### TEXT SHOWN
____

W3C home > Mailing lists > Public > public-lod@w3.org > October 2009

Re: The Power of Virtuoso Sponger Technology

From: Kingsley Idehen <kidehen@openlinksw.com>
Date: Sat, 17 Oct 2009 19:26:39 -0400
Message-ID: <4ADA52AF.7040306@openlinksw.com>
To: "public-lod@w3.org" <public-lod@w3.org>
Giovanni Tummarello wrote:
> With respect to crawling and "scraping" or "sponging" or .. "trying to
> guess" based on partial fragments of structured information i can say
> 3 thngs
>
> a) No, we're not doing it at the moment, we are only covering those
> who chose to put structured semantics. Some book stuff shows up in
> Sig.ma .. e.g. http://sig.ma/search?q=frank+van+harmelen&sources=100
> bookfinder, our jerome digital library installation, but the triplees
> they provide are scarce and dont contribute much.  It would take so
> little for this to improve on their side i believe.
>
> b) No, we are not religious about this. We have talked about it
> several times, it might make sense to try to understand as much as the
> web as possible and index it. Maybe we'll do it in the future for
> selected fractions of the web to show how it looks
>
> c) crawling should be just one mean of acquiring the semantic web. in
> case of bestbuy or other large retailers where prices change possibly
> everyday crawling as a mean to emulate a simple.. call to a web
> service seems really not the smart thing to do. Will data providers
> really support with data dumps?

____

[Data excerpts]
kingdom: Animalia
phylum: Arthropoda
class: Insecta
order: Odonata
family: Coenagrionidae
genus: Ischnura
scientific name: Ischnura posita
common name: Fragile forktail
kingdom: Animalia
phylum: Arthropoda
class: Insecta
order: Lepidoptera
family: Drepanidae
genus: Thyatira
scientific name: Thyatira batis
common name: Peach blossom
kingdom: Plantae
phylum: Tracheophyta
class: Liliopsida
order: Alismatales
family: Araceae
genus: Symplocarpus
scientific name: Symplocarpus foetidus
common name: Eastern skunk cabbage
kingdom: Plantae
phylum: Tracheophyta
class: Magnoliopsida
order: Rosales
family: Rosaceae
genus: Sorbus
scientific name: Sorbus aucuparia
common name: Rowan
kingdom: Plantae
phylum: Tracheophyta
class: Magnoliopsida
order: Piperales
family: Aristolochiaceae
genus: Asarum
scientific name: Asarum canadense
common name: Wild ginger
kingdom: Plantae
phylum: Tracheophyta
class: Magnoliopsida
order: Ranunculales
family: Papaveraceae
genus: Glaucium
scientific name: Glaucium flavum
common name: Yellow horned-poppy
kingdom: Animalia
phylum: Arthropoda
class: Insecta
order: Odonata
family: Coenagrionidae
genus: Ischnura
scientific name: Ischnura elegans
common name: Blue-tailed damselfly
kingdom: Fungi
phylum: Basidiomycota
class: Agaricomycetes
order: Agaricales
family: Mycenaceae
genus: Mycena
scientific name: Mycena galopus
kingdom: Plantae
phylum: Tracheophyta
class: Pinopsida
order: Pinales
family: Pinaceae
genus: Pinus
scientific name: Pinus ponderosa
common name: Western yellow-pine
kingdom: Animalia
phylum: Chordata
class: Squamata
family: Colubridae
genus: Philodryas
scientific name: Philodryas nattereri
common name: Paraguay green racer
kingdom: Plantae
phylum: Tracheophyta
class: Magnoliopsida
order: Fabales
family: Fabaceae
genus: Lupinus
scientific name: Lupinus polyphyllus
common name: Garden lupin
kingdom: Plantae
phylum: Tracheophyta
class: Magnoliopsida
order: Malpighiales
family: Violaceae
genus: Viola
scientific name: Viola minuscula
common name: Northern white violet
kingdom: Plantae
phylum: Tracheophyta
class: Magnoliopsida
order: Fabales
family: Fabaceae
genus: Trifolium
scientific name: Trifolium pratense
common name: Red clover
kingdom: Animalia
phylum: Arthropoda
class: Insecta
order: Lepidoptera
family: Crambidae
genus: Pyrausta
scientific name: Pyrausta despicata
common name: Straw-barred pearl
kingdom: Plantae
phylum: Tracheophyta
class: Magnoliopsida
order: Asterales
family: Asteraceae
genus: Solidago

____

### OBJECTIVES
1. In the mailing list message, who is named as the writer of the quoted passage?
2. Rewrite the records as a numbered list, covering only the lines from the start of the records through the line containing "genus: Asarum". Leave out any blank lines.

### TASK-BY-TASK OUTPUTS
1. Giovanni Tummarello

2.
1. kingdom: Animalia
2. phylum: Arthropoda
3. class: Insecta
4. order: Odonata
5. family: Coenagrionidae
6. genus: Ischnura
7. scientific name: Ischnura posita
8. common name: Fragile forktail
9. kingdom: Animalia
10. phylum: Arthropoda
11. class: Insecta
12. order: Lepidoptera
13. family: Drepanidae
14. genus: Thyatira
15. scientific name: Thyatira batis
16. common name: Peach blossom
17. kingdom: Plantae
18. phylum: Tracheophyta
19. class: Liliopsida
20. order: Alismatales
21. family: Araceae
22. genus: Symplocarpus
23. scientific name: Symplocarpus foetidus
24. common name: Eastern skunk cabbage
25. kingdom: Plantae
26. phylum: Tracheophyta
27. class: Magnoliopsida
28. order: Rosales
29. family: Rosaceae
30. genus: Sorbus
31. scientific name: Sorbus aucuparia
32. common name: Rowan
33. kingdom: Plantae
34. phylum: Tracheophyta
35. class: Magnoliopsida
36. order: Piperales
37. family: Aristolochiaceae
38. genus: Asarum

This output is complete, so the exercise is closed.